OK, not stopping in Tucumcari in case those guys do something else dumb. Tucumcari, Comanche word meaning a high place surrounded by low places. Wonder if they ever go there now for vision quests? Hmm, grass looks really good under the old growth.

Beautiful cottonwoods, lot darker gold than usual. What’s that flower? Don’t recognize it. Bright red, Dakota sandstone? Could be, need to get out geology map, ah, blargh, left map at home. Lovely skies this time of year.

Hmm, playas are getting fuller again. More rain last month out here. Good looking cattle. Ah, great to be out of town for a few days. At last, Santa Rosa safety area, lights on. I wonder if some day I should take that exit and go poke around the land grant. But not today, not without a really good map and more water. I wonder what it looked like with the springs still active, oh yeah, only in the river valley, not up here, we’re east of the Ogallala. Shell Station here I come.

The Loves in the upper right is my usual stop.

Much better. Ugh, I really wish those billboards would go away. They are probably historic landmarks by now. Too hazy to see Truchas yet, but there’s the Canadian River Escarpment. Little volcanic neck, check, and up the ridge we go. Doesn’t look like 7000′ but it is. There’s another new wild flower. Huh. Have to look that one up sometime.

Looking east. Miles and miles of… miles.

Good, the wind is dying down a little. Pronghorn! At least a dozen. Good. That was the rest area where I first saw pronghorn down here, yeah. Next rest area, I’ll—. Nope, closed. Oh well, not that big of a deal. Glad the clouds are thinning the sun. Want to get through the pass before dark. Please not another four-hour traffic jam, please.

Sandia from east side on I-40.

Dang, the grass looks good out here! More fat cows, Angus. There’s now a glider museum? Did they taxidermy [name]? Or did he just fossilize there on the bench at the gliderport? I need to go soaring again, but not today. Sod farm, check. Wow, the pumpkin farm has grown. This was a heck of a place to make a living, back in the day. Still no water. Wonder if that developer ever got sued over the water rights? I need to go back to the ruins down south of here when I have more time. And up we go.

Over the pass, around the bend, look out world.

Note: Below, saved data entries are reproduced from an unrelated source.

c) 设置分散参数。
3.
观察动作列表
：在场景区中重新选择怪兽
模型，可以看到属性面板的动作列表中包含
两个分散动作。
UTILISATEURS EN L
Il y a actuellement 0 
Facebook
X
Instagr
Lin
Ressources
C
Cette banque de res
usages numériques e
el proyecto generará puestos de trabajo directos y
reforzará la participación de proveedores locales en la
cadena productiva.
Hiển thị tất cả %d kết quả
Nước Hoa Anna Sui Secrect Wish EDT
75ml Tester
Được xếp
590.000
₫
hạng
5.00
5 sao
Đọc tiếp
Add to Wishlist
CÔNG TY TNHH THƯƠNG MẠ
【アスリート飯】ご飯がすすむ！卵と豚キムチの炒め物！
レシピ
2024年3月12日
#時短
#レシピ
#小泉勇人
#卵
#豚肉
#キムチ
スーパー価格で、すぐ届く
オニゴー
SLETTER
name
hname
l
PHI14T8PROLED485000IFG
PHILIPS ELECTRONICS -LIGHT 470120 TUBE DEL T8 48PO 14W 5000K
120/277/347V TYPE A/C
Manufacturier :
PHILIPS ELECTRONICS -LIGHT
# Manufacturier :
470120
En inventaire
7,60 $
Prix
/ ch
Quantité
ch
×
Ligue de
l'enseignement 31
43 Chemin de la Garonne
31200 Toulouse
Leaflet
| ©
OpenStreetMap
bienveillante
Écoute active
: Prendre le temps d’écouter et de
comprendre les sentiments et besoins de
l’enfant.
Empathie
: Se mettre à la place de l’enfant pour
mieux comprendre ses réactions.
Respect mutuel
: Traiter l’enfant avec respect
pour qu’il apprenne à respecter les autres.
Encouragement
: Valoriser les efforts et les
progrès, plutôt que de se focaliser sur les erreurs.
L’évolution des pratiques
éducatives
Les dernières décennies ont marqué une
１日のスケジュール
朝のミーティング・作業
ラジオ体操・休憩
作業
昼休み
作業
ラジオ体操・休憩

Traffic moving along. I’d love to teach geology here, volcanic to sedimentary to rift valley volcanics again. The same formation at the top of Sandia is in Palo Duro Canyon, hard to believe. Traffic’s moving well, ah, there’s a New Mexico Dod-For-Evy. Yes, yes, little grey car, you go right ahead. I have out-of-state plates. I need to take the Turquoise Trail again some day.

Yeah! Mt. Taylor and the volcanoes! Let’s see, how do I want to get there? Oh joy, rush-hour’s starting on time.

Sandia means watermelon. You can see why the mountain got its name.

10 thoughts on “Driving to Alburquerque: How Alma Sees It

  1. Sounds like boredom set in about 50 miles out of Amarillo… LOL And you were doing your damnest to stay awake and coherent. Not that ‘I’ have ever done that on long trips…Nope…

    • Actually, I wasn’t bored at all. I’ve done so much research and work on the area that I’m always looking at things, seeing what has changed, wondering what’s back behind that, recalling stories, and so on. Plus there’s more than enough vehicular excitement to keep me going. I’d like less traffic, but it’s I-40, and getting into winter. Traffic is what it is.

    • I’m coming to like it more than Santa Fe. Santa Fe has more concentrated history, but Quirky Burke feels warmer now, and has a lot for me to do that’s within my budget.

  2. Road trips with you are fun! If only for the everything we get to learn and laugh about on the way! …although if there wasn’t a schedule, we might be in severe danger of never getting anywhere for all the detours and side trips, and “ooh, that’s neat”…

  3. I recognize that Santa Rosa roadscape – the sign for the Route 66 Auto Museum is poking up into view on the right third of the photo – that old yellow car on a pole.

  4. I’ll file this one for my wife to look at, for when we plan legs of our expedition to the real Southwest. I anticipate many side trips like this, for geology, flowers, wildlife. Just thankful that you didn’t add “look, a jack rabbit!”

    Tucumcari is worth special bonus points for us, as it’s a unique destination roll in an old Avalon Hill board game called “Rail Baron.” The game makes a great evening of play and fun, and adding information or pictures from the less-traveled destinations is part of the fun. I got fussed at for sending home pictures of the Santa Fe station in San Diego (literal end of the line), without her.